■ **What is needed**
Lines with "Traitement" in them are to be located in the listing below and copied.
Top of Entries supplied
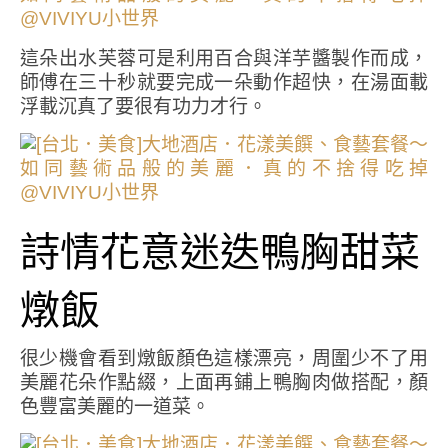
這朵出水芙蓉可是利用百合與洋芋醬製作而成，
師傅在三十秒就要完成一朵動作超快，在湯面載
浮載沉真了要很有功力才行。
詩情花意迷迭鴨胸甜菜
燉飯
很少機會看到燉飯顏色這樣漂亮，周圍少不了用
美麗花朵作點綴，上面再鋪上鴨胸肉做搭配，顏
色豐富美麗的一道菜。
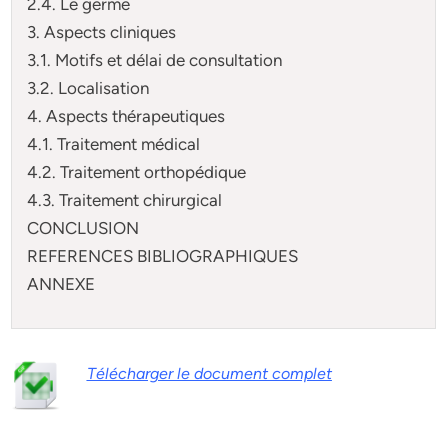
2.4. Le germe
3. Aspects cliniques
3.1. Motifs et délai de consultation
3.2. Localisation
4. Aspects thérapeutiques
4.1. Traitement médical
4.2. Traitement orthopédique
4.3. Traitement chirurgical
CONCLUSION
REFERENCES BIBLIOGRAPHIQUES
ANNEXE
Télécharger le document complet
Bottom of Entries supplied
Top of Entries supplied
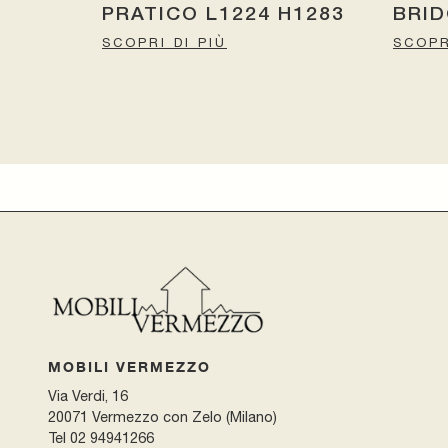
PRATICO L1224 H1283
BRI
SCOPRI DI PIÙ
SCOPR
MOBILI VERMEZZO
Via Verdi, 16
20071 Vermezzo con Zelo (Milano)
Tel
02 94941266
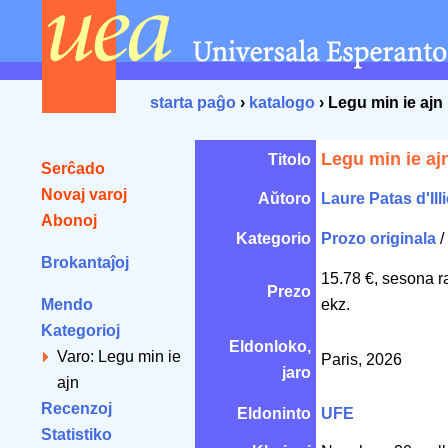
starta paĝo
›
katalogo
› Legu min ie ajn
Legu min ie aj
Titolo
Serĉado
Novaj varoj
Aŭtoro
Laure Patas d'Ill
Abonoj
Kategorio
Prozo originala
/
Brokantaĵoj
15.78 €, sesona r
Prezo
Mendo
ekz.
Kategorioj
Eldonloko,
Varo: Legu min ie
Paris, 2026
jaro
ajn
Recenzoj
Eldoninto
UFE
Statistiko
Bottom of Entries supplied
■ **Reply to the task**
4.1. Traitement médical
4.2. Traitement orthopédique
4.3. Traitement chirurgical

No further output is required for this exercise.